As a northerner I have a personal view on the merits, or not, of HS2. The release of today’s non-news regarding the cancellation of the proposed programme much beyond Birmingham will be welcomed by some, and berated by others. For my purposes here, that is by-the-by.
I caught a brief item on the BBC News yesterday that reprised briefly the reasons why the programme might be stopped, and, yet again, I was struck by the recurrent themes that often derail complex change.

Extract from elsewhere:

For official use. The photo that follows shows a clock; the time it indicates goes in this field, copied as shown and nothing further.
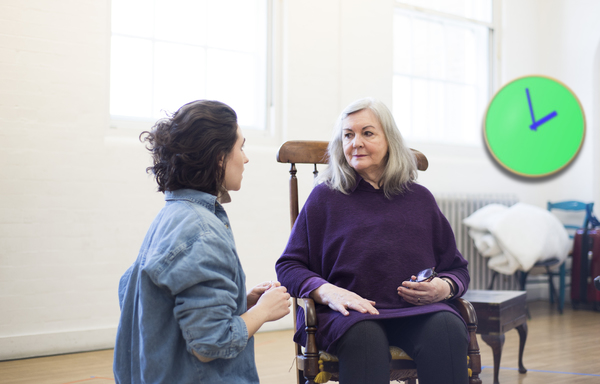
1:58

1 – The original case was overly optimistic on benefit and cost.
2 – Costs spiralled, not least due to scope creep, but also due to an approach to costing that was, apparently, overly cursory.
3 – Context changed: here’s the real rub, and one on which we have counselled many clients: the longer the programme, the bigger the risk.
Grant Shapps was right to say that the Government could not have foreseen Covid or the Ukraine conflict, but to not have provisioned for any very significant change in context would seem either optimistic or naïve.
That said, we at Partners in Change have been involved in many major transformations where the same presumption of enduringly clement conditions prevailed to the exclusion of any other possibility. Even the driest deserts have rain now and then.
But one thing to be recognised here, and possibly applauded, is the willingness to rethink.
Hold aside the political argument for long-term investment in infrastructure as a good thing in itself. Any major investment, and particularly one predicated on a long period of spend before any significant benefit is realised, should be reviewed for continuing cost-benefit, and more generally in terms of changing opportunity-cost.
One of our services is Assurance, and down the years we have seen many examples of ailing ‘pet projects’ which really might have been put down, or better treated, far earlier.
What stops this happening? Often it is emotional investment, or a desire for the original dream still be true. Say what you will, it takes a hell of a lot of resilience and self-belief to stop a big investment, particularly one with a lot of stakeholder and personal emotion attached. And mark this, every failed project you ever saw – and there have been plenty, is one that could have been stopped, but wasn’t.
So, if you’re currently sponsoring or leading a major change programme, resist for a moment the temptation to judge the HS2 decision, and instead take the opportunity to reflect.
Is your change clear on the real cost-benefit? And have you already established the circumstances under which you might decide to stop? Finally, is it structured so that you can stop early, with benefit, if you need to?
I do wonder where we might have been had they started building from Leeds, or Manchester? It might have been a more powerful statement of intent, but it might also have been harder to reverse out.